Problem to solve –
Repeat each line word for word.

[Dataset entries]

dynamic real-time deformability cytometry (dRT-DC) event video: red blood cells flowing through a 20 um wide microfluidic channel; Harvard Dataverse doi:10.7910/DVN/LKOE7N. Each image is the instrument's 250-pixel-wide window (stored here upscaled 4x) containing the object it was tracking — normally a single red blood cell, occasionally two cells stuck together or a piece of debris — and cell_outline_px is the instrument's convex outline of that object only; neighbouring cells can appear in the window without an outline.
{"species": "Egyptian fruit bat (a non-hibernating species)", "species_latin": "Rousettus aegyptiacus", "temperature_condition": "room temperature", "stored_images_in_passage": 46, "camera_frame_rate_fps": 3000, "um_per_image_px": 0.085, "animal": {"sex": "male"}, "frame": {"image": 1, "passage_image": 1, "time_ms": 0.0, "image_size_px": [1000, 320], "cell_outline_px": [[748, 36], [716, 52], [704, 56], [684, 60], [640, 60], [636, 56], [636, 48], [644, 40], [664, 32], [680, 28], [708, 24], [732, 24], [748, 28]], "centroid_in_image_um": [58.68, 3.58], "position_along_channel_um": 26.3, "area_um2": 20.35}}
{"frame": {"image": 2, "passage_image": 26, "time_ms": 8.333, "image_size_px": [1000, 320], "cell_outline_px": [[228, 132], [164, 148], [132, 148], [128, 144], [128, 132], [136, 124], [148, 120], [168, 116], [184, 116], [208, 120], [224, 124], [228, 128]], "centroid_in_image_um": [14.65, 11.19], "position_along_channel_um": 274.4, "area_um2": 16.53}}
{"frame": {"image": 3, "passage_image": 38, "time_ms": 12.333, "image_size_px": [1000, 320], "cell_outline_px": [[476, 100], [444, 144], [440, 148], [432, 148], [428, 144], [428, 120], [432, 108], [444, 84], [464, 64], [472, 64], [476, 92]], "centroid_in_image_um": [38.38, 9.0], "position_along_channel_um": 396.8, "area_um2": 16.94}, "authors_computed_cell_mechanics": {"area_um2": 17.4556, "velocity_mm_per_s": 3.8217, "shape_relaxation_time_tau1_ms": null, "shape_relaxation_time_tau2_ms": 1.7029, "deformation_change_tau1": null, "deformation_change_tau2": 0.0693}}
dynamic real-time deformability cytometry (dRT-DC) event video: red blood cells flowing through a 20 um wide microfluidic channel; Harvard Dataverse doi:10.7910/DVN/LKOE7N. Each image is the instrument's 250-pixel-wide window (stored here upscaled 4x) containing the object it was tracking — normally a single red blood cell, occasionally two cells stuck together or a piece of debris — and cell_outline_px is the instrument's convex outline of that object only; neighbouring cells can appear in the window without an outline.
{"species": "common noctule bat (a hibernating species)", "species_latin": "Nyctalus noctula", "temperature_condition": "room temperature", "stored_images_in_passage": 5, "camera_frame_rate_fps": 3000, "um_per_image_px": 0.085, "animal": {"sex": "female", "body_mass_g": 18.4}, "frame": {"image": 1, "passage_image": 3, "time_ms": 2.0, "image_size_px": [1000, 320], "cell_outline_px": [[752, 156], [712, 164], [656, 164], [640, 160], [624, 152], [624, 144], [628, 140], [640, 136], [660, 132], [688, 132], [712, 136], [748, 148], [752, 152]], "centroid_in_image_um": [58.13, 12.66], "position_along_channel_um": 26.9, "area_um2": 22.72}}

Task output –
dynamic real-time deformability cytometry (dRT-DC) event video: red blood cells flowing through a 20 um wide microfluidic channel; Harvard Dataverse doi:10.7910/DVN/LKOE7N. Each image is the instrument's 250-pixel-wide window (stored here upscaled 4x) containing the object it was tracking — normally a single red blood cell, occasionally two cells stuck together or a piece of debris — and cell_outline_px is the instrument's convex outline of that object only; neighbouring cells can appear in the window without an outline.
{"species": "Egyptian fruit bat (a non-hibernating species)", "species_latin": "Rousettus aegyptiacus", "temperature_condition": "room temperature", "stored_images_in_passage": 46, "camera_frame_rate_fps": 3000, "um_per_image_px": 0.085, "animal": {"sex": "male"}, "frame": {"image": 1, "passage_image": 1, "time_ms": 0.0, "image_size_px": [1000, 320], "cell_outline_px": [[748, 36], [716, 52], [704, 56], [684, 60], [640, 60], [636, 56], [636, 48], [644, 40], [664, 32], [680, 28], [708, 24], [732, 24], [748, 28]], "centroid_in_image_um": [58.68, 3.58], "position_along_channel_um": 26.3, "area_um2": 20.35}}
{"frame": {"image": 2, "passage_image": 26, "time_ms": 8.333, "image_size_px": [1000, 320], "cell_outline_px": [[228, 132], [164, 148], [132, 148], [128, 144], [128, 132], [136, 124], [148, 120], [168, 116], [184, 116], [208, 120], [224, 124], [228, 128]], "centroid_in_image_um": [14.65, 11.19], "position_along_channel_um": 274.4, "area_um2": 16.53}}
{"frame": {"image": 3, "passage_image": 38, "time_ms": 12.333, "image_size_px": [1000, 320], "cell_outline_px": [[476, 100], [444, 144], [440, 148], [432, 148], [428, 144], [428, 120], [432, 108], [444, 84], [464, 64], [472, 64], [476, 92]], "centroid_in_image_um": [38.38, 9.0], "position_along_channel_um": 396.8, "area_um2": 16.94}, "authors_computed_cell_mechanics": {"area_um2": 17.4556, "velocity_mm_per_s": 3.8217, "shape_relaxation_time_tau1_ms": null, "shape_relaxation_time_tau2_ms": 1.7029, "deformation_change_tau1": null, "deformation_change_tau2": 0.0693}}
dynamic real-time deformability cytometry (dRT-DC) event video: red blood cells flowing through a 20 um wide microfluidic channel; Harvard Dataverse doi:10.7910/DVN/LKOE7N. Each image is the instrument's 250-pixel-wide window (stored here upscaled 4x) containing the object it was tracking — normally a single red blood cell, occasionally two cells stuck together or a piece of debris — and cell_outline_px is the instrument's convex outline of that object only; neighbouring cells can appear in the window without an outline.
{"species": "common noctule bat (a hibernating species)", "species_latin": "Nyctalus noctula", "temperature_condition": "room temperature", "stored_images_in_passage": 5, "camera_frame_rate_fps": 3000, "um_per_image_px": 0.085, "animal": {"sex": "female", "body_mass_g": 18.4}, "frame": {"image": 1, "passage_image": 3, "time_ms": 2.0, "image_size_px": [1000, 320], "cell_outline_px": [[752, 156], [712, 164], [656, 164], [640, 160], [624, 152], [624, 144], [628, 140], [640, 136], [660, 132], [688, 132], [712, 136], [748, 148], [752, 152]], "centroid_in_image_um": [58.13, 12.66], "position_along_channel_um": 26.9, "area_um2": 22.72}}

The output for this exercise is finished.